Recipe to change your perceptions:

One square room

Four mirrors mounted in the center of each of the four walls

Four tripods with lights beaming in various strategic directions

Museum of Contemporary Art goers

When I decide to step away, the imaginary world created by Olafur Eliasson’s set up of lights and mirrors disappears right along with me. My image in the mirror disappears for what feels like forever. Will I decide to come back to stand there again and gaze into a mirror to take myself in, or be taken in, by space and time and light? Who will see me there? As the saying goes, I can’t dip my toe in the same river twice.

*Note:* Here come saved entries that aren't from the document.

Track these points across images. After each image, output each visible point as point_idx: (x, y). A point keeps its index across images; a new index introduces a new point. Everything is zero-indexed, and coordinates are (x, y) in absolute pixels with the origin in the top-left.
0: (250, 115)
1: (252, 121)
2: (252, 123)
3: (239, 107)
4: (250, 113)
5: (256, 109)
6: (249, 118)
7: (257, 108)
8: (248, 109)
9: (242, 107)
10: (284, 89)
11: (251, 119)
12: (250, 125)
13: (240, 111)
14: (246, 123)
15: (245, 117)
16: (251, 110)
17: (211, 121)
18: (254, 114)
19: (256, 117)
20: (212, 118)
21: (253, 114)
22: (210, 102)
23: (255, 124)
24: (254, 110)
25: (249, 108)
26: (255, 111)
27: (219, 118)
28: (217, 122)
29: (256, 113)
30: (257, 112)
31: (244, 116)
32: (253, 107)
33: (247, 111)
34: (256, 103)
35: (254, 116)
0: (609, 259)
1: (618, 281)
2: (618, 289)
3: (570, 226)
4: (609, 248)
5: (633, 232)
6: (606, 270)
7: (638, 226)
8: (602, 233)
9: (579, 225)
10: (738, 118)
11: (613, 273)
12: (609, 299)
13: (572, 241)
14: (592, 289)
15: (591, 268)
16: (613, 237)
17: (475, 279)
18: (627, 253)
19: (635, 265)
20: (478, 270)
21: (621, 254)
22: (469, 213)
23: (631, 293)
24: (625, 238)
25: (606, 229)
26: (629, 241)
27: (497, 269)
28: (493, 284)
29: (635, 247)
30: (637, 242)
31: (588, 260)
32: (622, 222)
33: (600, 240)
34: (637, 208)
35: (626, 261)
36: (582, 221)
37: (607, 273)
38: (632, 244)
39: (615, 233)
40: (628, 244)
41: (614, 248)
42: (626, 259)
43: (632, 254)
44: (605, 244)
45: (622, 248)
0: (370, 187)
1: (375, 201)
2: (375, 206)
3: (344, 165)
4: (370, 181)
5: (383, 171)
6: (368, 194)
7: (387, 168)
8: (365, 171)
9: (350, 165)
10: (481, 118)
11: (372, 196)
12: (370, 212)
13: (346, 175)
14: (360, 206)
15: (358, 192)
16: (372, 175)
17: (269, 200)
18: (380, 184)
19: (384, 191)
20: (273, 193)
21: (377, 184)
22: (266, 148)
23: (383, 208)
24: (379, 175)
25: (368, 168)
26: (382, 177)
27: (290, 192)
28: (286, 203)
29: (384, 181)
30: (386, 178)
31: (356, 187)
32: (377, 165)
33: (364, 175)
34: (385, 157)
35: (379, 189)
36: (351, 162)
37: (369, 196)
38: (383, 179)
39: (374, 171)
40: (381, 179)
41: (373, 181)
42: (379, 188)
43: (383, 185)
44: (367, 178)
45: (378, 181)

An electrical cord trails irreverently away from each of four spotlights set high atop a tripod. Look, Eliasson seems to be saying, “No magic here, just an ordinary an electric lamp powered by a cord.” Yet, each light setting in the room plays endlessly engaging games with my notion of my head. Am I the subject of the lighting? Or alternatively, am I imagining myself the one who will use these lights to create an image? Or is another museum visitor the one being observed by me, who is both an observer and part of the scenario? If I stand next to this tripod, does what I experience have to do with where I look? Or is my experience about where I stand in relation to the pool of light?

Each of Olafur Eliasson’s four staged locations in a square room has the exact same deceptively simple ingredients: a tripod holding a spotlight , a round circle of pooled light cast strategically on the wall, the floor or at a mirror, a rectangular mirror and of course, reflections in the mirror. Despite the identical elements, each setting is organized differently, with a different stated goal: observer, spectator, visitor and user. Yet none of the four sets is strictly for one to just observe, or only to spectate, or merely to visit or only to use the space in a square room. Not one of the titles fits one of the areas of the square room precisely for only the one stated goal.

My first move is to stand smack inside the center of a pool of light cast on the floor from a tripod above me. I look around self-consciously. Phew, no one is looking at me, despite the fact I stand in center stage lighting. I can’t see myself and no camera or audience of any kind is aware of me there in the pool of light. I am invisible in a spotlight. I have nothing to do but spy on other museum goers’ interacting with light, space and time. So, I see a young woman enter the exhibit room in the mirror across the room from me. She is not aware I am watching her. I am like a man in a submarine looking through a periscope. I see her image in the mirror, the image bounces off the mirror as through a periscope mirror so that I see her without her being aware of being watched in the mirror. I am at one remove from my subject: a young woman entering the exhibit room. All at once I am using the light by standing in the pool, observing that I am not being watched, being spectator to another visitor and visiting an exhibit.